Sai do meio das pernas dela e me aproximei de sua cabeça. Anastasia, mesmo mole dos orgasmos sofridos, se apoiou em um dos braços e começou a me chupar, sugando forte e socando meu pau toda em sua boca, me fazendo gozar intensamente, em poucos minutos.

Cai para o lado, deitando-me com a cabeça virada para os pés da cama e fiquei ali, olhando para o teto do quarto, bastante ofegante.

— Você chupa gostoso demais, Ana – a elogiei, já escutando a mesma rir baixinho.

— E você fode gostoso demais, Chris.

— Obrigado – murmurei, sorrindo, alisando a coxa dela.


★ ★ ★ ★ ★


Transamos mais duas vezes, com direito a eu tirar a virgindade da bundinha da Anastasia num maravilhoso sexo anal. Depois tomamos banho, nos arrumamos e eu fui deixá-la em sua casa, sã e salva.
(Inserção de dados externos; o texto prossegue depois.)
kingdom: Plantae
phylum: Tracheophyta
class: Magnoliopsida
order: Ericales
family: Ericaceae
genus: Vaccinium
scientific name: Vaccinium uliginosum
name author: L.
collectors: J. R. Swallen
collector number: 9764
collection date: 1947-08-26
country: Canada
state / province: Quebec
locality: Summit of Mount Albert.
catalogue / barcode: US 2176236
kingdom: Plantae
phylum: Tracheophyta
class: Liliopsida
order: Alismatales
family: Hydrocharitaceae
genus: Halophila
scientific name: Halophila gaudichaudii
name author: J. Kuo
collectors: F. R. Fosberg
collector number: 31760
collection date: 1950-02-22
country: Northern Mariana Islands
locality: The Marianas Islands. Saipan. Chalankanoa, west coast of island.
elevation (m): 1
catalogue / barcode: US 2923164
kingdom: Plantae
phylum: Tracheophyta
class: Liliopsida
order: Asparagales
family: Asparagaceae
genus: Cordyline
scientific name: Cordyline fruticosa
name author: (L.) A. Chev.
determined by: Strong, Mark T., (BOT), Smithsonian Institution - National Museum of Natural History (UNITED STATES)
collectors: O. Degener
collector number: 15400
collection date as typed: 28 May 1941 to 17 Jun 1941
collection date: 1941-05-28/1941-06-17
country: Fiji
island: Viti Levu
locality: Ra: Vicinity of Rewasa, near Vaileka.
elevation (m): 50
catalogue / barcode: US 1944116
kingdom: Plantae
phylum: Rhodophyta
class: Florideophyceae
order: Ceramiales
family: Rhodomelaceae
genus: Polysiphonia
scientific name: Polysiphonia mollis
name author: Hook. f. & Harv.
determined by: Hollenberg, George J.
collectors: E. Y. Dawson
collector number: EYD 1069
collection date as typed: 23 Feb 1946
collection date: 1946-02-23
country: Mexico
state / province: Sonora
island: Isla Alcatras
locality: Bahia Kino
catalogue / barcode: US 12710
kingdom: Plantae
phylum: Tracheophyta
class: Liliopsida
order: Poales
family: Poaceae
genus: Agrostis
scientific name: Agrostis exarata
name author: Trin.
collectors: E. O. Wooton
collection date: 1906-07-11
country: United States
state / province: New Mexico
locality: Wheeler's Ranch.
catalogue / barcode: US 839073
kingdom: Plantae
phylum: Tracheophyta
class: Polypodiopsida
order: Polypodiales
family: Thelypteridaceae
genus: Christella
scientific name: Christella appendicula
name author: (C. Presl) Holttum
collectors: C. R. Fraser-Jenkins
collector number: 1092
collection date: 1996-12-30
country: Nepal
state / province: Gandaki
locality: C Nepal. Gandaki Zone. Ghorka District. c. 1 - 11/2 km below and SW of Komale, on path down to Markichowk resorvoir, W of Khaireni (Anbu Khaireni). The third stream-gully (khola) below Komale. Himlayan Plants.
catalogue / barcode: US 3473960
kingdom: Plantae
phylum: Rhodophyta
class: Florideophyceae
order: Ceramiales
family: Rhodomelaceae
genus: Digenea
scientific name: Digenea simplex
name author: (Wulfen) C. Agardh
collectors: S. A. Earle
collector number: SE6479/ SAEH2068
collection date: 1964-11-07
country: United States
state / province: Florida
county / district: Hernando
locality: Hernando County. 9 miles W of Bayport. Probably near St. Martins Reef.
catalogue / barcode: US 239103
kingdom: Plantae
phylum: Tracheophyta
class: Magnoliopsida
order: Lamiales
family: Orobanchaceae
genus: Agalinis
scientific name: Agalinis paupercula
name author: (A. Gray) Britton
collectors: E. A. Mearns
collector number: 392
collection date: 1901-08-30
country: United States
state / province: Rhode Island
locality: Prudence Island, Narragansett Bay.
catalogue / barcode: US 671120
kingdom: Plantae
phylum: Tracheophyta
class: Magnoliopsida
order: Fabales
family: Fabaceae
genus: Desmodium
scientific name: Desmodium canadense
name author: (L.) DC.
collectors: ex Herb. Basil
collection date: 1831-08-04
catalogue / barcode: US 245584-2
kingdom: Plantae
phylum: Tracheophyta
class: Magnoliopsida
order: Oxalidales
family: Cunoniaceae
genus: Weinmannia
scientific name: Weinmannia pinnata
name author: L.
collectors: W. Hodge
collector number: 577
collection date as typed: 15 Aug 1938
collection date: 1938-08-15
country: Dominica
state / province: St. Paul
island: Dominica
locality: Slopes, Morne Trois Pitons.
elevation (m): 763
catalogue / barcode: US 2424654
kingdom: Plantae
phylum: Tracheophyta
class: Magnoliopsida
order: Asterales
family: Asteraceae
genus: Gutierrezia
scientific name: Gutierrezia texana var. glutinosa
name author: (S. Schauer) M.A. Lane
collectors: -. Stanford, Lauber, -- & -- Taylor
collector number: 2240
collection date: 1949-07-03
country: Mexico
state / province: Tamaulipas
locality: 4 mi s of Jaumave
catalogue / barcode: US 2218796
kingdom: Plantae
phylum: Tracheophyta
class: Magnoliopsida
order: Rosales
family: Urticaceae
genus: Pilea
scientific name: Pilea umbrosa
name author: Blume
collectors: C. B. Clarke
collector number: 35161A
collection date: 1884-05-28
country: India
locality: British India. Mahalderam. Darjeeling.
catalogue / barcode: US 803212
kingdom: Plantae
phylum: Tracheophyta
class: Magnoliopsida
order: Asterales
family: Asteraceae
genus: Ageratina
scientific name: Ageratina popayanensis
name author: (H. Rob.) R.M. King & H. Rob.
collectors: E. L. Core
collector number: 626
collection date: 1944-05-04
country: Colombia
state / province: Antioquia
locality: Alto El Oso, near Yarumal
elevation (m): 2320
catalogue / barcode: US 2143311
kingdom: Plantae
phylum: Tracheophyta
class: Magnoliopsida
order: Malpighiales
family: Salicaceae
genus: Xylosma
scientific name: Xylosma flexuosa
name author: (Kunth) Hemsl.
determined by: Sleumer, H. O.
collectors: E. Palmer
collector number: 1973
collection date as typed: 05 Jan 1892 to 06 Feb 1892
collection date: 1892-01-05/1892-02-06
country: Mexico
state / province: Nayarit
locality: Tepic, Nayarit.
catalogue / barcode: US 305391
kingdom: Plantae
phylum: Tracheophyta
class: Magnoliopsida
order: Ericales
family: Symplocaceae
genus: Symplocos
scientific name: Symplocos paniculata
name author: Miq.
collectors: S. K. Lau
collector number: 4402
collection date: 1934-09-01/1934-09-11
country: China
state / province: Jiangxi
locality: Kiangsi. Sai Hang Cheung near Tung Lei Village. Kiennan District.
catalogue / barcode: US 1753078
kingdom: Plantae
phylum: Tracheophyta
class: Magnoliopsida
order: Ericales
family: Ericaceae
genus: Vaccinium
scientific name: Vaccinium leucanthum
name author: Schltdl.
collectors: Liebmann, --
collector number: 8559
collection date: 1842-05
— Obrigada pelo sexo incrível, Chris – Ana falou assim que eu estacionei o meu carro em frente a casa dela, por volta das cinco da manhã.

— De nada, minha linda – murmurei, sorrindo e dando-lhe um selinho.

Ela logo me deu um “Tchau” e saiu rapidamente do jeep, quebrando assim todo o clima que estava ali. Apenas suspirei e liguei o carro, voltando para a casa da minha prima.